--- Exercise data Enclosed Below ---
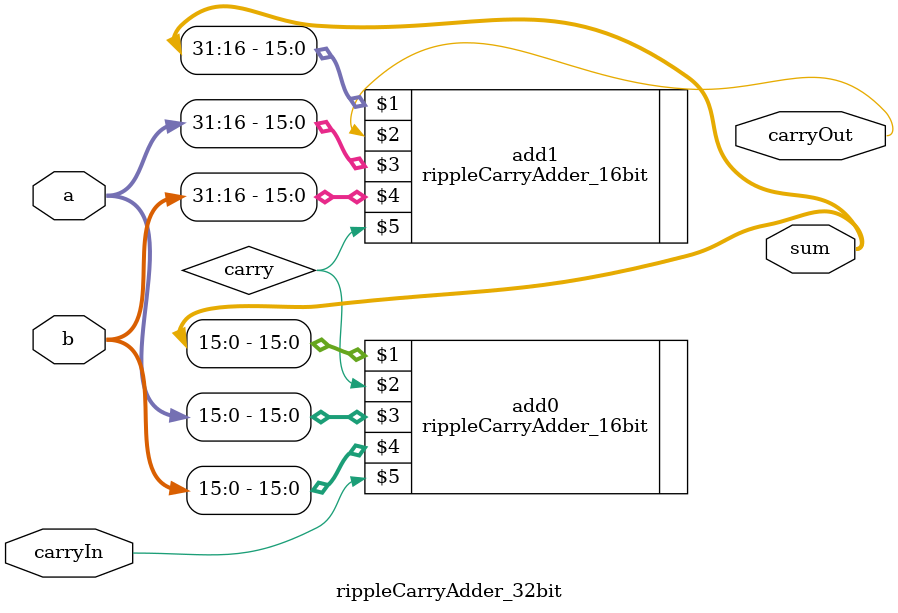
<source format=v>
/*
 * Assignment	  : 1
 * Problem No.	: 1
 * Semester		  : Autumn 2021
 * Group 		    : 46
 * Name1 		    : Neha Dalmia
 * RollNumber1 	: 19CS30055
 * Name2 		    : Rajat Bachhawat
 * RollNumber2 	: 19CS10073
 */

`timescale 1ns / 1ps

// Ripple carry adder (32-bit) implementation (using two 16-bit RCA)
module rippleCarryAdder_32bit (
  output[31:0] sum, // 32 bit output sum
  output carryOut,	// most significant carry bit
  input[31:0] a,	// 32 bit input a
  input[31:0] b,	// 32 bit input b
  input carryIn	// carryIn
  );

  wire carry;		// wire to store the intermediate carry 
  
  /* 
  Logic
  We use two 16-bit RCAs to make a 32-bit RCA.
  Rightmost 16 input bits and input carry are passed on to RCA #1.
  The carry generated from RCA #1 is passed on to RCA #2 along with the leftmost 16 input bits.
  */
  
  rippleCarryAdder_16bit add0 (sum[15:0], carry, a[15:0], b[15:0], carryIn);        // 0 to 15th bits of the inputs added, carry generated for next 16 bits
  rippleCarryAdder_16bit add1 (sum[31:16], carryOut, a[31:16], b[31:16], carry);    // carry generated previosuly passed as input carry,  16th to 31st bits of the inputs added. Final otuput carry generated.

endmodule // rippleCarryAdder_32bit
</source>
--- End of Enclosed Exercise data ---
__Task brief__
Return each entry exactly as it stands above, apart from any images.

__Response to this exercise__
<source format=v>
/*
 * Assignment	  : 1
 * Problem No.	: 1
 * Semester		  : Autumn 2021
 * Group 		    : 46
 * Name1 		    : Neha Dalmia
 * RollNumber1 	: 19CS30055
 * Name2 		    : Rajat Bachhawat
 * RollNumber2 	: 19CS10073
 */

`timescale 1ns / 1ps

// Ripple carry adder (32-bit) implementation (using two 16-bit RCA)
module rippleCarryAdder_32bit (
  output[31:0] sum, // 32 bit output sum
  output carryOut,	// most significant carry bit
  input[31:0] a,	// 32 bit input a
  input[31:0] b,	// 32 bit input b
  input carryIn	// carryIn
  );

  wire carry;		// wire to store the intermediate carry 
  
  /* 
  Logic
  We use two 16-bit RCAs to make a 32-bit RCA.
  Rightmost 16 input bits and input carry are passed on to RCA #1.
  The carry generated from RCA #1 is passed on to RCA #2 along with the leftmost 16 input bits.
  */
  
  rippleCarryAdder_16bit add0 (sum[15:0], carry, a[15:0], b[15:0], carryIn);        // 0 to 15th bits of the inputs added, carry generated for next 16 bits
  rippleCarryAdder_16bit add1 (sum[31:16], carryOut, a[31:16], b[31:16], carry);    // carry generated previosuly passed as input carry,  16th to 31st bits of the inputs added. Final otuput carry generated.

endmodule // rippleCarryAdder_32bit
</source>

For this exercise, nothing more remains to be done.